Der User, die Userin, das unbekannte Wesen: Manchmal ist er/sie nur ein anonymes, geschlechtsloses Symbolbild inmitten netzkonformer Zwickerbussigesichterversammlungen – so wie das zunächst einmal als simpler, lästiger Troll verkannte Rachephantom in 'Unknown User'.
Dieser US-Cyberhorror-Thriller in der Regie von Levan Gabriadze bietet einen im Genrekino seltenen Anblick. (Aber mindestens einen Vergleichsfilm gibt es schon: den spanischen Thriller 'Open Windows' ebenfalls aus dem Jahr 2014 mit Elijah Wood vor dem Schirm.) 'Unknown User', Originaltitel 'Cybernatural' bzw. 'Unfriended', zeigt eine Skypekonferenz von white upper middle class kids in Fresno, Kalifornien (könnte aber irgendwo im mittelständisch-weißen Amerika sein) als bildfüllendes Laptopdisplay; Plaudern, Text-Chatten, Surfen, Senden von Archivbildgaben unter drei Buben und drei Mädeln. Dieses ultrarealistische Echtzeit-Gewimmel an Witzchen und Wartezeiten wird erst schleichend, später mit viel Trara und Pathos heimgesucht – vom Geist eines Cyberbullyingopfers (das ist im Plot sofort klar, insofern kann der Spoiler-Alert bzw. die Forderung danach gleich wieder deaktiviert werden).
Da ist viel Eigendynamik im Detail im Spiel: Tasten klickern, Screens splitten, Glitches verformen Gesichter, Freezes suggerieren Erstarrung, wo (noch) keine ist (oder doch?), stummgeschaltete Stimmen murmeln im Hintergrund weiter, ringförmige Wartezeitsymbole muten an wie Munch’sche Münder. Before you die you’ll see The Ring, hieß das am Ende der VHS-Ära – zu jener Zeit, als im Gefolge eines anderen Horrorfilmerfolgsfranchise ('Scream') jedes zweite Karnevalkostüm ein solcher Munch-Mund zierte.
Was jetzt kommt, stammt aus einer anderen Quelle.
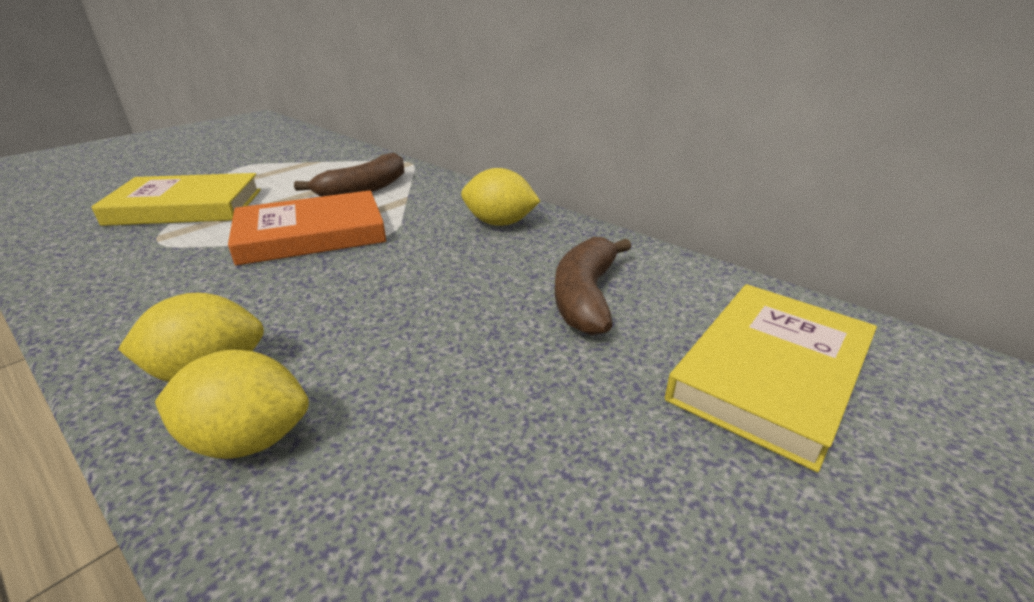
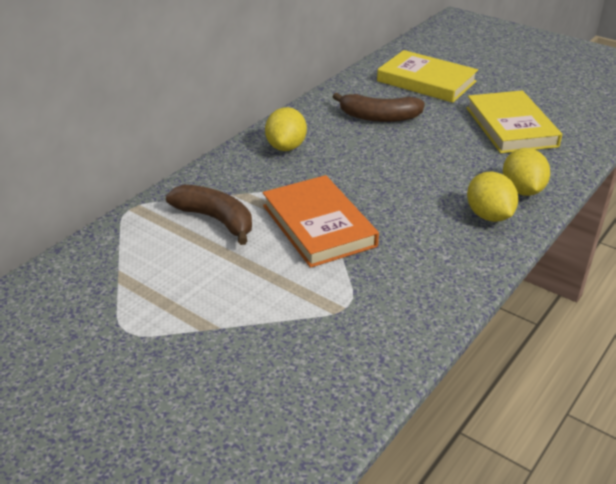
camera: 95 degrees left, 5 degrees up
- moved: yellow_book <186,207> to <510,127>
(Nerdige Nebenbemerkung: Die Musik-Playlist der Protagonistin, auf deren Laptop-Schirm alles spielt, kommt mehrmals groß ins Bild; in der Mitte der Liste prangt groß als Titel ausgerechnet 'Safe European Home', eine Postkolonialismus-Klischee-satirische Polit-Punk-Reggae-Hymne von The Clash; das Lied kommt allerdings nicht zum Einsatz.)
Mit 'Unknown User' gibt sich eine – nicht mehr wirklich – neue Medienpraxis ein Selbst-Bild im guten alten Kino, erzählt quasi-filmisch von sich, indem sie auf vertraute Motive zurückgreift: fesche Nervensägen, von denen wir uns wünschen, sie mögen bald weniger werden (und tatsächlich wird dieser Wunsch bald übererfüllt), in niedrigauflösenden Nicht-Bildern wie in 'Cloverfield', All-American homes unter ausschnittweiser elektronischer Dauerbeobachtung wie in den 'Paranormal Activity'-Mockumentaries, Rache eines toten Mitglieds an der jugendlichen Clique wie in 'Scream II' bis 'Scream IV' oder den beiden 'In drei Tagen bist du tot'-Filmen, hochnotpeinliche Wahrheitsspiele wie im 'Saw'-Franchise, am Ende heulende Reue wie im 'Blair Witch Project'. Erstaunlich, wie nahtlos hochflexibler Gebrauch von Social Media mit hocharchaischer, gänzlich asozialer Straf- und Sexualmoral zusammengeht. Als ein Stück Horrorminimalismus ist 'Unknown User' jedenfalls grundunsympathisch, aber semi-effektiv.